Thursday, June 23, 2011

Impartial

Earlier this month I reported for Jury Duty.  While it was a big inconvenience, managed only because Big Brother was already home from college and able to retrieve Little Brother from the school bus in the afternoon, I don't regret participating.

However, I am relieved that after 3 days of voir dire--involving 500 jurors--I was not selected to hear the case.  After listening to the indictment, I was quite sure that there was no way I'd be able to be an impartial juror.

The two defendants were indicted on nearly 50 counts involving the sexual abuse of four teenagers over the course of several years.  One defendant was a police officer in a neighboring town.  One woman left the courtroom in tears after telling the judge that she could not serve as a juror in such a case.  The two defense attorneys managed to get any juror with children over the age of 2 tossed out of the pool right then and there.

I was at the end of the random list of 500 jurors--and one of the last 13 who had not yet been interviewed (50 questions per juror) by the time all attorneys agreed that an acceptable jury had been seated.  But I figured that if I had made it to the interview process, they wouldn't like my answer to the question regarding my ability to hear this case impartially.

I have two children and seven nieces and nephews in the same age group as the victims in this case (plus my older son and older nephew who are both now over 18).  My husband and I are both deeply involved in volunteer work with children.  And I was ready to be perfectly honest with the judge, the prosecutor and the defense attorney that I did not believe that I could put my first instinct--to protect a child--aside in a situation like this.

I was not ready to say that the defendants were automatically guilty, as I believe in and respect the principles on which our justice system is based.  But I could not be fair about it, and that's just the way it is.

Unfortunately, this case did not come to trial last week as planned.  The day before the trial, one of the defense attorneys perished in a house fire caused, fire marshals suspect, by smoking in bed.  Now the jury that had been assembled has been excused and the whole thing will start all over again.  Next year.

If children were victimized in that situation ending in 2008, their nightmare is going to continue another year as they wait for justice.  If the two adults were falsely accused, their nightmare will continue.  Either way, it's not good.

When it comes to backyard disputes over whose turn it is to use the Super Soaker or who made the mess, I'm as impartial as they come.  (You can share it, or it's mine; and I don't care who made the mess--I just care that you pick it up when I tell you to.)  But this is way more than a fight over a water gun or the scattered pieces of a board game.  The stakes are too high.  Both sides deserve what I could not give them.

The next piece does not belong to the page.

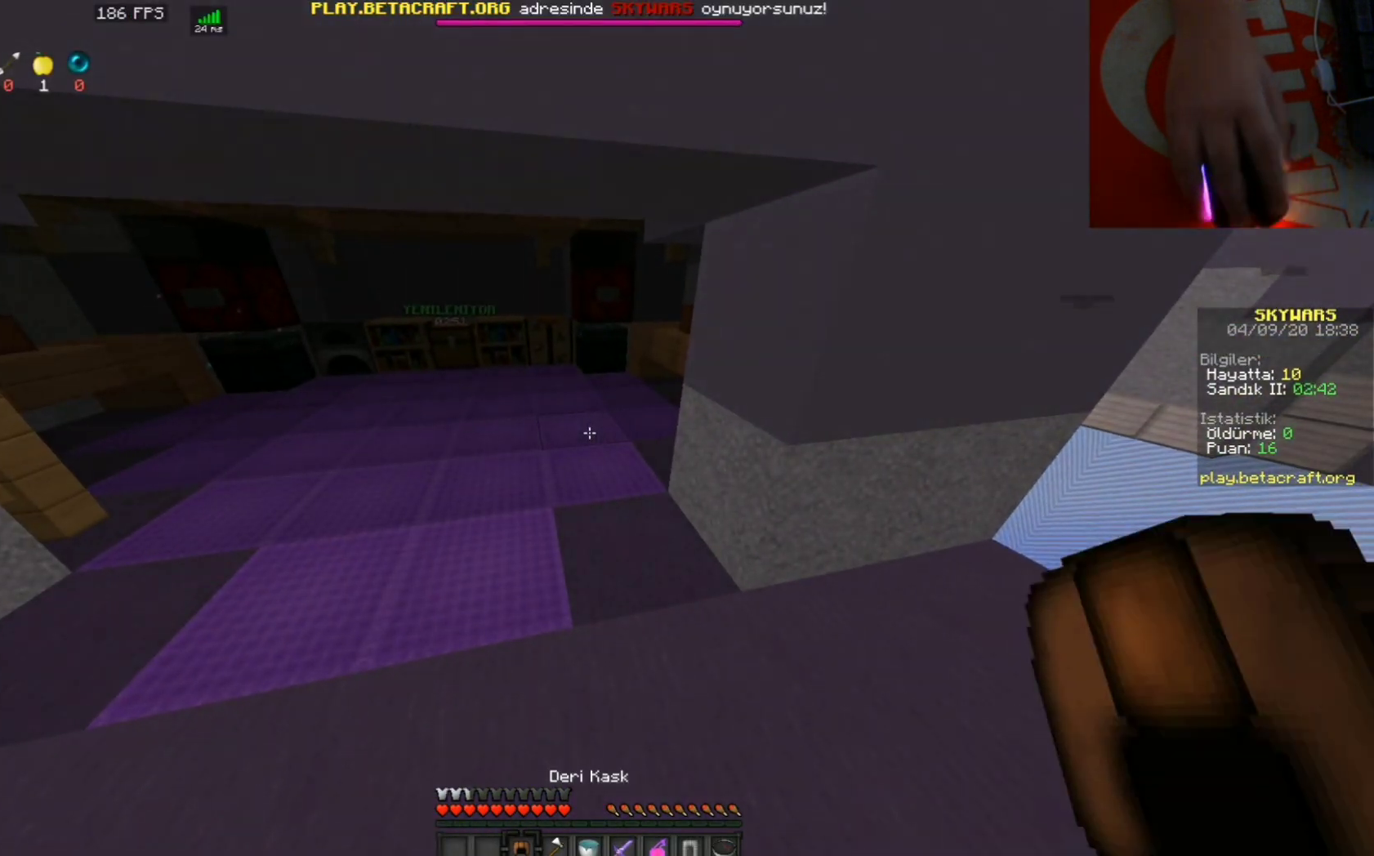
{"keys": ["s"], "mouse": [], "events": [[100, "mouse_right", "up"], [500, "s", "down"]]}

Both sides deserve prayer too, and I struggled to remind myself of that during the reading of the indictment and the juror interviews that followed.  I struggled even more after I was excused from the case and went home to google the gory details--and those details were quite gory.

Even if the adults in this case are found to be innocent, there are many adults who are not.  Today, pray for them and for the children who are their victims.  And pray for those falsely accused and for their accusers.  It's heartbreaking.

3 comments:

Barbara said...

I feel exactly the same. And very sad. :-(

Michelle said...

It's stories like this that remind how fortunate our children are...blessed...to be in the care of people who love them and want what is best for them.

Simple Faith and Life said...

Wow, what a difficult trial that would have been. I was once a juror on a murder trial (the defendant only 17) and I was so very glad when they settled it outside of court. I will pray with you for the people involved in the allegations, both the alleged victims and the accused. To be falsely accused must be one of the greatest of “trials” in life. On the other hand, to sexually abuse a child is one of the greatest of crimes. Even when it is “just” another child, several years older than the victim, it is usually a felony in the law books. As a survivor, I know how much even the ‘mildest’ of sexual abuse can affect the life of the target for decades. But that we may not leave the subject with only sadness, I want to tell you that I have known survivors of horrific sexual abuse who have gone on to live very faith-filled, caring, productive lives. Well, that is what they often tend to do: be caring and productive, but some also find the guidance to put their own needs first which better enables them to care for others, and to find balance in their lives. And also to live joyfully!